Description of the task:
Each line in the listing below that contains "lines" should be returned.

Working data:
──────

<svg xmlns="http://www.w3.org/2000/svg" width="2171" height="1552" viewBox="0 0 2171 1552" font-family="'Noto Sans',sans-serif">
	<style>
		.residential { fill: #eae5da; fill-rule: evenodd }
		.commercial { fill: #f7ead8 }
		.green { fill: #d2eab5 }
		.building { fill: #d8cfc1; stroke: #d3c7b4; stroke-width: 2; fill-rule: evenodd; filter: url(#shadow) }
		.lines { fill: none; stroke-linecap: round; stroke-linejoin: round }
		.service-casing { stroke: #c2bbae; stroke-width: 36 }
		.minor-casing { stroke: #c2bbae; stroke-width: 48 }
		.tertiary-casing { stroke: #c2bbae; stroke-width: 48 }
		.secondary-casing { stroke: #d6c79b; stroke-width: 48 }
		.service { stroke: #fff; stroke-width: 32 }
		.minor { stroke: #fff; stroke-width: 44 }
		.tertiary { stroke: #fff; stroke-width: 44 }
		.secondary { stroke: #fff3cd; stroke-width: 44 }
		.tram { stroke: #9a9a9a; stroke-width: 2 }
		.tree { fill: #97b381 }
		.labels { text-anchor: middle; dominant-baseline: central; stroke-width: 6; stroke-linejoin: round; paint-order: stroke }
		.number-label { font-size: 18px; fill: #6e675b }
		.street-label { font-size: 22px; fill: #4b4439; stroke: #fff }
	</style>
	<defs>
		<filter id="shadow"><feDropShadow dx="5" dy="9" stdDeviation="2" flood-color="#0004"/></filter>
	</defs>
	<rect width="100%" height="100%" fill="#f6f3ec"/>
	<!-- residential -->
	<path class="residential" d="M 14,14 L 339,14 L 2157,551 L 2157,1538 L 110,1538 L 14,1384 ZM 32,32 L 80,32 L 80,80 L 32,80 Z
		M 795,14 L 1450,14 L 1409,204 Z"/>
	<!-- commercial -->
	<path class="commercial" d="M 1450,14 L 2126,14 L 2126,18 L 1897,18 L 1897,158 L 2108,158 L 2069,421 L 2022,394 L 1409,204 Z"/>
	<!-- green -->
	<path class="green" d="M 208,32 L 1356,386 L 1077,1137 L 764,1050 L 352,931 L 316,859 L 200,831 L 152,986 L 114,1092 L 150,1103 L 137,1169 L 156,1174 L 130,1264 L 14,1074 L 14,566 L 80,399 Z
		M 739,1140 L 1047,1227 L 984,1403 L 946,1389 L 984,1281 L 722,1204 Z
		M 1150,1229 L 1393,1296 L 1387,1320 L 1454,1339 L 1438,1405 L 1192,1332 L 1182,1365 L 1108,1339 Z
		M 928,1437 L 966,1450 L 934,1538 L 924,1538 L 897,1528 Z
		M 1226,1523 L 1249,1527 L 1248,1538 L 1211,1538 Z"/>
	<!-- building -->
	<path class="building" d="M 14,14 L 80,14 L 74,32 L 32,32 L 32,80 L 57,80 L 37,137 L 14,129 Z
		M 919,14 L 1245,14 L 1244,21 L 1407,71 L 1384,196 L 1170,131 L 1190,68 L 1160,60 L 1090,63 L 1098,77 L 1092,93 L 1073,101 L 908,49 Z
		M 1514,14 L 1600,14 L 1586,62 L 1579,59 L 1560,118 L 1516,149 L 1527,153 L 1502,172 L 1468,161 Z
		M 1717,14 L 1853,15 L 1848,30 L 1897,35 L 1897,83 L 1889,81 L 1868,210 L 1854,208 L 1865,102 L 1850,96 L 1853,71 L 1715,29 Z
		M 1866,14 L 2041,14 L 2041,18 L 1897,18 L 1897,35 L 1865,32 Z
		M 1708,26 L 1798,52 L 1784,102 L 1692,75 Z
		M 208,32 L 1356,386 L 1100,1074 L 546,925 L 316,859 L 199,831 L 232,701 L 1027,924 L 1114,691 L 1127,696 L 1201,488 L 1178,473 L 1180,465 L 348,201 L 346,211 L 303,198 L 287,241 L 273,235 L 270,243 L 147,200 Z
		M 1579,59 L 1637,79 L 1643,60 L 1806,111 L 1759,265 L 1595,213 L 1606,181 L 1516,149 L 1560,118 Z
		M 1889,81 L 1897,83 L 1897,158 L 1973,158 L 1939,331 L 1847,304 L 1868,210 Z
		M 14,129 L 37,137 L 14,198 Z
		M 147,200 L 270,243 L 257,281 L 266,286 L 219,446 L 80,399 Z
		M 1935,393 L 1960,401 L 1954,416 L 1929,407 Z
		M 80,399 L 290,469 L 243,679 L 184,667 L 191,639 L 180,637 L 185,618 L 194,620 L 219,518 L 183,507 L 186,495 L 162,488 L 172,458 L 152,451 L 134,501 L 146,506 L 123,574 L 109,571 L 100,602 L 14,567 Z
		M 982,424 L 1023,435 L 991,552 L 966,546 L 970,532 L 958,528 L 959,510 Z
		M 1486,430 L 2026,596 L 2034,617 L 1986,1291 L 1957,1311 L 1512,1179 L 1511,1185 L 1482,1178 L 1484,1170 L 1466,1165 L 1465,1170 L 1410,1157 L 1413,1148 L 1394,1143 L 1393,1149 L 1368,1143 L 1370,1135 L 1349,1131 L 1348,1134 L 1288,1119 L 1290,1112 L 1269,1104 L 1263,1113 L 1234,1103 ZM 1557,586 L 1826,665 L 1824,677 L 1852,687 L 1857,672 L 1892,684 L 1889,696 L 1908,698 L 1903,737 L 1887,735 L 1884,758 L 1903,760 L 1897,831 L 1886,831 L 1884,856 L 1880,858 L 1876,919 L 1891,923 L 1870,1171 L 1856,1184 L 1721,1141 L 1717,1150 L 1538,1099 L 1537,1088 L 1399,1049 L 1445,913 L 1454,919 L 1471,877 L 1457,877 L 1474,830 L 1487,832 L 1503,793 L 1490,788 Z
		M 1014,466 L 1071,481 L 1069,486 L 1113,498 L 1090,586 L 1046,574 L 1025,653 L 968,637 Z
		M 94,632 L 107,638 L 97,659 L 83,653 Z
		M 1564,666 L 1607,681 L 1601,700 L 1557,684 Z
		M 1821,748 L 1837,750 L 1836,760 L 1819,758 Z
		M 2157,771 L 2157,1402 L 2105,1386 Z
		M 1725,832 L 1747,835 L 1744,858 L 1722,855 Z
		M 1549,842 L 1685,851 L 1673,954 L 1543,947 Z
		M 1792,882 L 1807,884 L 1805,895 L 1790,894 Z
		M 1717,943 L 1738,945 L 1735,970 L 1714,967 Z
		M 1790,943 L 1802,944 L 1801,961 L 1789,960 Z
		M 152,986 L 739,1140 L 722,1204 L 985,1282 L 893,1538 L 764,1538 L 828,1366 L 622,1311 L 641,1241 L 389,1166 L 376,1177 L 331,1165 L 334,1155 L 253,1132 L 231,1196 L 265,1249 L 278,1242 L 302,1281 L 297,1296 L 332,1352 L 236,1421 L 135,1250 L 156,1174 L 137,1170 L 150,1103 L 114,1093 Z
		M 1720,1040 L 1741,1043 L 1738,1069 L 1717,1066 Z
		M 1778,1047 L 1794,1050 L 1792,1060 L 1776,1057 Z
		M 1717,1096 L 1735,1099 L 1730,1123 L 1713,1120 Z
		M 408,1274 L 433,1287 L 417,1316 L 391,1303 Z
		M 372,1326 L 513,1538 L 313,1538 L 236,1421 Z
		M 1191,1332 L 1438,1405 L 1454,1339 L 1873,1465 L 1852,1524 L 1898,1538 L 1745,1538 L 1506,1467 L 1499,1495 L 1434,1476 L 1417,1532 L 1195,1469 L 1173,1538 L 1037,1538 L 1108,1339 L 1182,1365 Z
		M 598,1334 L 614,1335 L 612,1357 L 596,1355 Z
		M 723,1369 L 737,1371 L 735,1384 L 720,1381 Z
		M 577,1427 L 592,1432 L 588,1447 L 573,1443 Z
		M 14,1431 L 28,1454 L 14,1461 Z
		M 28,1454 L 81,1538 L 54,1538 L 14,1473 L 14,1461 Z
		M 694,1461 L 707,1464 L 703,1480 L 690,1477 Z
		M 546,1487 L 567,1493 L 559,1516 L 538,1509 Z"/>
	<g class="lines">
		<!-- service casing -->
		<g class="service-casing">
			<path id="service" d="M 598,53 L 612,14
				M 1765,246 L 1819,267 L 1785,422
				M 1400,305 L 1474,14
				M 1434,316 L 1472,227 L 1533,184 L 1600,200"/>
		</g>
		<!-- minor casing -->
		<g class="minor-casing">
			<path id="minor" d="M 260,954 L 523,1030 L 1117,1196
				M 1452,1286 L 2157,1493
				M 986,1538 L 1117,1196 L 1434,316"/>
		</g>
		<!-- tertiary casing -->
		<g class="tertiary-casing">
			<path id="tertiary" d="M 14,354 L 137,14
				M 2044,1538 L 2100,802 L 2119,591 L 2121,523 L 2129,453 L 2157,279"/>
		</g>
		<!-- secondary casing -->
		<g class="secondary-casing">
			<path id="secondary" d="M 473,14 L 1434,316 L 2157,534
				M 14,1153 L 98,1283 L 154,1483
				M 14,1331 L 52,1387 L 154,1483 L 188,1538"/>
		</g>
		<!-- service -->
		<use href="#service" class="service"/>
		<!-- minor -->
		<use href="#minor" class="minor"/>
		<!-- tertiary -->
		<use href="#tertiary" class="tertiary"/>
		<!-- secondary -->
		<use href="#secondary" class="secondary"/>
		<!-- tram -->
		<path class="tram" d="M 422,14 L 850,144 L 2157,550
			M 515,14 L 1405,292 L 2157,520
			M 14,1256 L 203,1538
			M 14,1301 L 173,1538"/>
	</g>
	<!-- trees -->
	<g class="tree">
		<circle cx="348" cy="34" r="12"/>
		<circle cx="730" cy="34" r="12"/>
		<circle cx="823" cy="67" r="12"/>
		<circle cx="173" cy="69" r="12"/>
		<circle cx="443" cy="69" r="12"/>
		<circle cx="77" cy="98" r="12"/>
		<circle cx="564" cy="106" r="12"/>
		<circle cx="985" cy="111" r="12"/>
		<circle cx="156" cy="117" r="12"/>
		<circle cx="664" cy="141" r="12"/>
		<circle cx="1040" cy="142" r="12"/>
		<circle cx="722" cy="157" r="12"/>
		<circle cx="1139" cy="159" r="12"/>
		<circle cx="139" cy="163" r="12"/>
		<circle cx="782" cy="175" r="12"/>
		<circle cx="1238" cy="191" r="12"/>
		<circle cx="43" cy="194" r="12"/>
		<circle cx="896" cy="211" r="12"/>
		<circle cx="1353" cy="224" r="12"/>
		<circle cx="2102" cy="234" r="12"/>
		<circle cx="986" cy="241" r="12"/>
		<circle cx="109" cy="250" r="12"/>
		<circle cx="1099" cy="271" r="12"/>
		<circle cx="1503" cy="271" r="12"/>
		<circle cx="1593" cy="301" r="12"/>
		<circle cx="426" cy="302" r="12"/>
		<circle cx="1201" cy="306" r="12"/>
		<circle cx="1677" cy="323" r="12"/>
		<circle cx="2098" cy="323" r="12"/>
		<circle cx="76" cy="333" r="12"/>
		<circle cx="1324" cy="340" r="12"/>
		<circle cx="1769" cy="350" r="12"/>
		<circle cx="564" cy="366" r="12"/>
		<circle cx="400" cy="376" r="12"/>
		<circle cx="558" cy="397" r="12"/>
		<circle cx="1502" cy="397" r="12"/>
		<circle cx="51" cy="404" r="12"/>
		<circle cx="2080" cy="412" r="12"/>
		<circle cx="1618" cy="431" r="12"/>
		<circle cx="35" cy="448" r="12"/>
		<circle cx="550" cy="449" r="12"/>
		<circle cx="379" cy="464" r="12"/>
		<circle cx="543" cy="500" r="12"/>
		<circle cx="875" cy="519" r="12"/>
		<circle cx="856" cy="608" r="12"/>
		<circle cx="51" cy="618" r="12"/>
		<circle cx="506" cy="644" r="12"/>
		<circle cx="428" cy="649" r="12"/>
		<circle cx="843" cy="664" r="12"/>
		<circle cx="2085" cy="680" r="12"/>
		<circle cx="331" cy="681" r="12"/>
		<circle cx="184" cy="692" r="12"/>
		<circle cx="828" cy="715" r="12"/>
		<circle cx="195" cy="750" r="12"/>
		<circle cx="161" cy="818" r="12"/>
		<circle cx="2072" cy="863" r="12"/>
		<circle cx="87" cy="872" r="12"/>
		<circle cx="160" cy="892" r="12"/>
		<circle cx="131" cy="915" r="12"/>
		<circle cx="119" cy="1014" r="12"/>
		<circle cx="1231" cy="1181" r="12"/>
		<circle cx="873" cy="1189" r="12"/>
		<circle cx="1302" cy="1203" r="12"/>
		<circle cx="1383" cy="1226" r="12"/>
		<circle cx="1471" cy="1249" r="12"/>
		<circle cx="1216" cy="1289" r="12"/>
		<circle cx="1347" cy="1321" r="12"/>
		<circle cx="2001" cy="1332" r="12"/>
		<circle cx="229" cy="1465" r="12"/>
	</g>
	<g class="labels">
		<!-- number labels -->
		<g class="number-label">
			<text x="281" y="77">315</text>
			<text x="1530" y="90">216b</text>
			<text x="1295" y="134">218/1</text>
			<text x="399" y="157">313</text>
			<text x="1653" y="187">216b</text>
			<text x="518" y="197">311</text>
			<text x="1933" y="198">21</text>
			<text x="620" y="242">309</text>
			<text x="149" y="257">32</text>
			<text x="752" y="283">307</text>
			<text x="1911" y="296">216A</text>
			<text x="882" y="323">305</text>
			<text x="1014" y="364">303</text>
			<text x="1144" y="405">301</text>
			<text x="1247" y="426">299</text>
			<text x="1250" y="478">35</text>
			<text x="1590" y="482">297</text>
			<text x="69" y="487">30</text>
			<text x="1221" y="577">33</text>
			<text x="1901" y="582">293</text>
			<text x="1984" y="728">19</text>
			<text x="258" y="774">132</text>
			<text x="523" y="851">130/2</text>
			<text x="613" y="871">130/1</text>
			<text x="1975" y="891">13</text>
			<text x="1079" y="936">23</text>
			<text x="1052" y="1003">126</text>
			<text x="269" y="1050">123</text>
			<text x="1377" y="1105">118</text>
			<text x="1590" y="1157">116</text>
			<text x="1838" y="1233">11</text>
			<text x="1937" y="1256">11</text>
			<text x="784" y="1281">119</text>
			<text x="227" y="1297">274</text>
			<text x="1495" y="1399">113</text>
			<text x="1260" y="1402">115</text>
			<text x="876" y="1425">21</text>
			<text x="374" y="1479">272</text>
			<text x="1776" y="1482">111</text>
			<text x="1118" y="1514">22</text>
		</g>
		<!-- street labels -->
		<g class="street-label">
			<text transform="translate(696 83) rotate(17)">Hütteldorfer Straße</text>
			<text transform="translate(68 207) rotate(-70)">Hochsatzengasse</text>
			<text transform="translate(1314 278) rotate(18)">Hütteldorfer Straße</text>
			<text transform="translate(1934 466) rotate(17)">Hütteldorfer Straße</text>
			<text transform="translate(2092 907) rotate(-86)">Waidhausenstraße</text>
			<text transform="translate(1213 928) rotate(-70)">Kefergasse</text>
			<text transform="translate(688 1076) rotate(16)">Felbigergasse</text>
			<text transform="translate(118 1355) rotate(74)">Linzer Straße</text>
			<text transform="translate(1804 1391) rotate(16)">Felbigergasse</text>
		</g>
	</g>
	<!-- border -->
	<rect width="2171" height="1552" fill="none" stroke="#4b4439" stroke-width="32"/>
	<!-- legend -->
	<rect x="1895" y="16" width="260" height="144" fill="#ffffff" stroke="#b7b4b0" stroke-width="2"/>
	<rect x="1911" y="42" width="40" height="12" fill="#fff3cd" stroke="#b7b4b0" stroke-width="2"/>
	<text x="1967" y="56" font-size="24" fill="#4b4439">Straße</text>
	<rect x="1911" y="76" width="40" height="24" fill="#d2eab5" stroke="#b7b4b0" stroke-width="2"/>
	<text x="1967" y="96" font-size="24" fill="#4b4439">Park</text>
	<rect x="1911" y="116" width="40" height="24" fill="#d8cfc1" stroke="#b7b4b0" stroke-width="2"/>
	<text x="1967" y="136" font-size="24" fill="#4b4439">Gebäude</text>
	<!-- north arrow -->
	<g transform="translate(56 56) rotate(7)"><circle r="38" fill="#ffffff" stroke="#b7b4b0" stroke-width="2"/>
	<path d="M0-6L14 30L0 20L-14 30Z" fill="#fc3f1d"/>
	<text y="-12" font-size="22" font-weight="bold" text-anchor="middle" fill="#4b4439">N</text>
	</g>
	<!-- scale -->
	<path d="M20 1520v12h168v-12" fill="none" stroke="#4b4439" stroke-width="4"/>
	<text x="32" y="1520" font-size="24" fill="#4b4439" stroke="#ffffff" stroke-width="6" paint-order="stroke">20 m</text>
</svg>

──────

Response area:
		.lines { fill: none; stroke-linecap: round; stroke-linejoin: round }
	<g class="lines">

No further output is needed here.